Alice Gray was the only friend I ever had. I saved her life. And she saved mine.
CHAPTER TWENTY-SIX
Five years later
Richard was dressed to hunt. He put his head in the great hall, where I was sitting mending Nicholas’s silk stocking. With two sons, I had grown much better at embroidery because of the rate at which they poked holes in things, or skidded on the floor and tore their cloaks, or ripped their collars climbing through branches. At one elbow was the mending, and at the other was an ever-growing list of things I wanted James to fetch from London. Whenever something came to me I would take up the quill and scribble it down. I had just remembered I needed ambergris for my perfumes, when the boys, who were clashing wooden swords together in an attempt at a duel, dropped their swords to the floor with a clatter.
“Father, will you duel with me? Nicholas fights like a baby,” said Richard, thrusting his brother’s toy at his father. He took after me, with coal-bla
ck hair and serious dark eyes.
“He is a baby,” I said, smiling at Nicholas, who was as different from his older brother as I was from Richard. He had his father’s warm gold hair and gray eyes, with rosy apple cheeks.

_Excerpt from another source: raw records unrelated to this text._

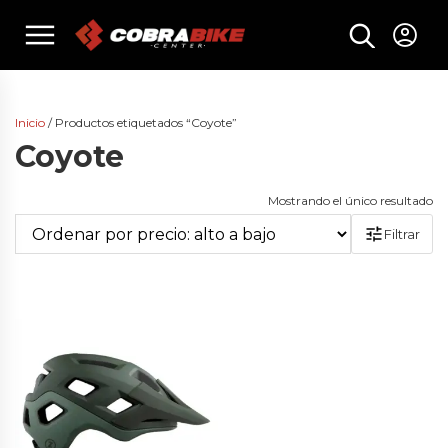
Skip
menu
to
content
Inicio
/ Productos etiquetados “Coyote”
Coyote
Mostrando el único resultado
Filtrar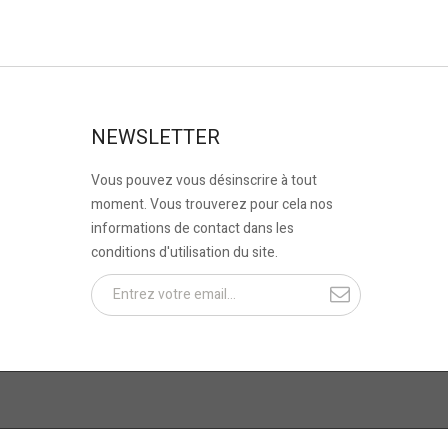
NEWSLETTER
Vous pouvez vous désinscrire à tout
moment. Vous trouverez pour cela nos
informations de contact dans les
conditions d'utilisation du site.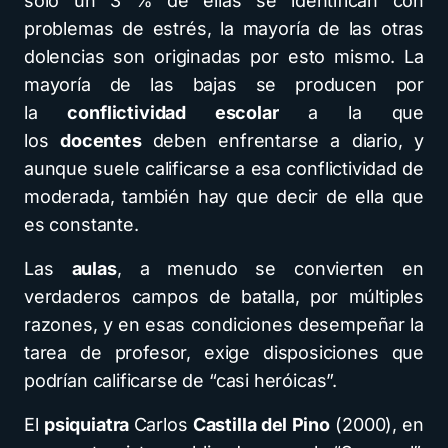
solo un 3 % de ellas se identifican con
problemas de estrés, la mayoría de las otras
dolencias son originadas por esto mismo. La
mayoría de las bajas se producen por
la
conflictividad escolar
a la que
los
docentes
deben enfrentarse a diario, y
aunque suele calificarse a esa conflictividad de
moderada, también hay que decir de ella que
es constante.
Las
aulas
, a menudo se convierten en
verdaderos campos de batalla, por múltiples
razones, y en esas condiciones desempeñar la
tarea de profesor, exige disposiciones que
podrían calificarse de “casi heróicas”.
El
psiquiatra
Carlos
Castilla del Pino
(2000), en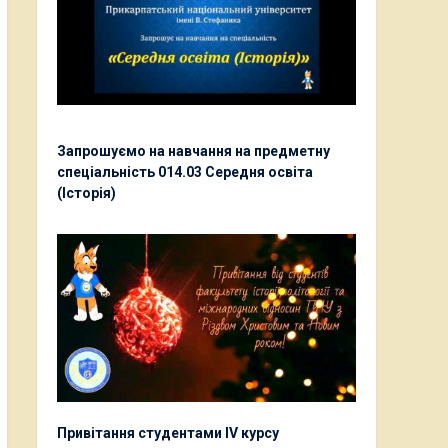
Запрошуємо на навчання на предметну
спеціальність 014.03 Середня освіта
(Історія)
Привітання студентами ІV курсу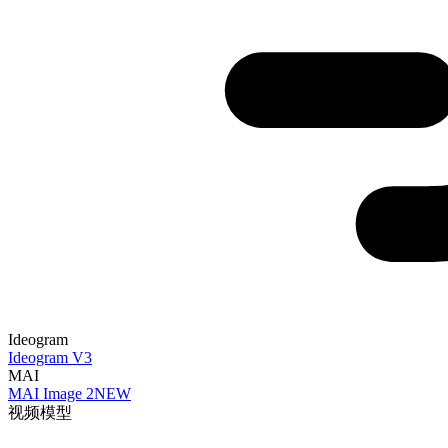
Ideogram
Ideogram V3
MAI
MAI Image 2
NEW
视频模型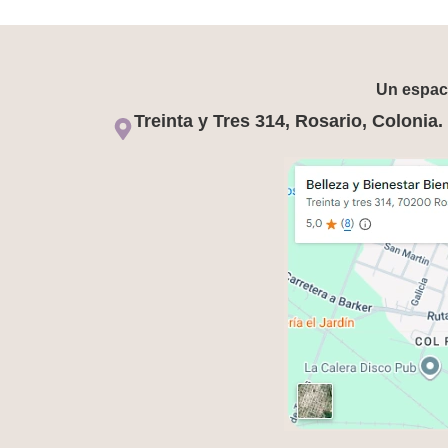
Un espaci
Treinta y Tres 314, Rosario, Colonia.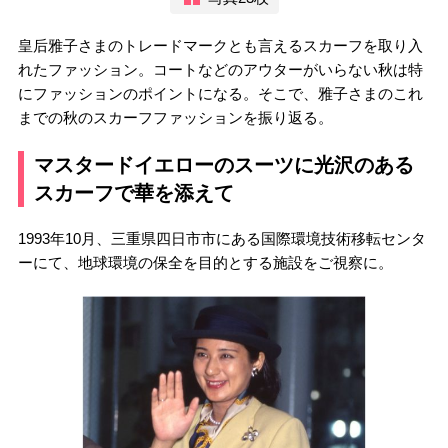
皇后雅子さまのトレードマークとも言えるスカーフを取り入
れたファッション。コートなどのアウターがいらない秋は特
にファッションのポイントになる。そこで、雅子さまのこれ
までの秋のスカーフファッションを振り返る。
マスタードイエローのスーツに光沢のある
スカーフで華を添えて
1993年10月、三重県四日市市にある国際環境技術移転センタ
ーにて、地球環境の保全を目的とする施設をご視察に。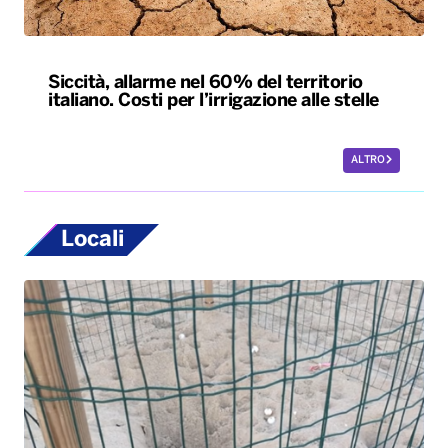
Siccità, allarme nel 60% del territorio
italiano. Costi per l’irrigazione alle stelle
ALTRO
Locali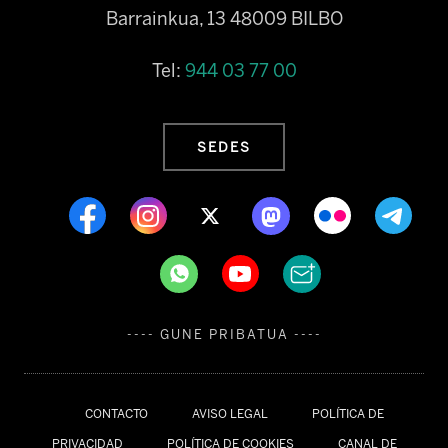
Barrainkua, 13 48009 BILBO
Tel:
944 03 77 00
SEDES
---- GUNE PRIBATUA ----
CONTACTO
AVISO LEGAL
POLÍTICA DE
PRIVACIDAD
POLÍTICA DE COOKIES
CANAL DE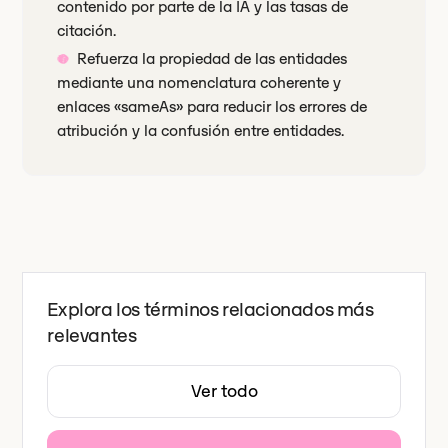
contenido por parte de la IA y las tasas de
citación.
Refuerza la propiedad de las entidades
mediante una nomenclatura coherente y
enlaces «sameAs» para reducir los errores de
atribución y la confusión entre entidades.
Explora los términos relacionados más
relevantes
Ver todo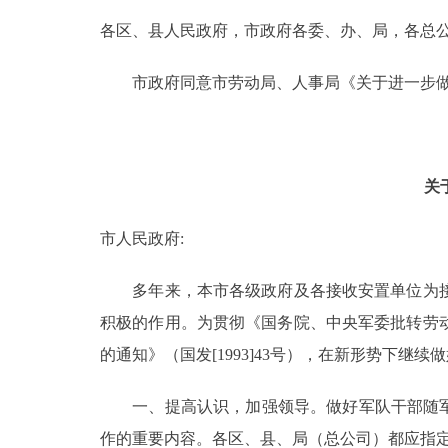
各区、县人民政府，市政府各委、办、局，各总
决策公开
市政府同意市劳动局、人事局《关于进一步做
政务服务
个人服务
关
便民服务
市人民政府:
中介服务
多年来，本市各级政府及各接收安置单位为接
积极的作用。为贯彻《国务院、中央军委批转劳
政民互动
的通知》（国发[1993]43号），在新形势下
12345网上接诉即办
一、提高认识，加强领导。做好军队干部随军家
参与调查
作的重要内容。各区、县、局（总公司）都应指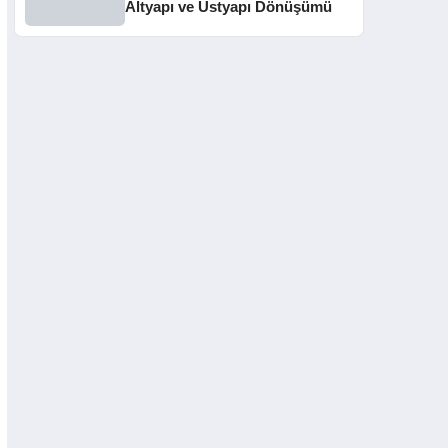
Altyapı ve Üstyapı Dönüşümü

“I will when I’m back, so don’t splinter them before then.” Richard pressed a sword into each of his sons’ arms and wandered over to me. He looked distracted.
“What’s the matter?” I said, briefly looking up from my sewing.
“The king is touring the north.”
I stared at him. “When?”
“Next month.”
“And does he plan to stay here? He is not welcome.”
“Thankfully not, although to refuse him would be treason. I’m glad the tour is not next year when I am sheriff, because he almost certainly would. But he does plan to lodge at Barton.”
“At Barton? Why?”
“Your guess is as good as mine. He is staying at Hoghton Tower before that, and Barton is halfway between there and Lancaster.”
“But it’s empty.”
“The king does not concern himself with inconveniences.”
I put down Nicholas’s stocking. “We would have to furnish it, and hire servants... It will bankrupt us. The king travels with a party of a hundred or more.”
“It’s the king,” Richard said simply. “I am no more happy about it than you.”
“That house,” I muttered. “It’s like a curse.”
Richard ignored my remark. I knew he kept Judith and their son somewhere in Yorkshire now, but I had no interest in where. As long as she was out of sight, and I had my boys and my home, I could quite easily ignore the whole thing. Richard nodded at my list on the table.
“You know what ambergris is, don’t you? Whale vomit.”
“Richard!” I batted him away and he darted out of my reach, straight into the sticky grasp of his sons, who pawed at his legs and begged him to play.
“Enough! I am going hunting and if you do not let go of me this instant I am using both of you as bait.” He picked Nicholas up by the ankles and tipped him upside down. Nicholas shrieked and squealed, helpless with laughter, and his brother pretended to jab him with the sword, crying “Die! Die!”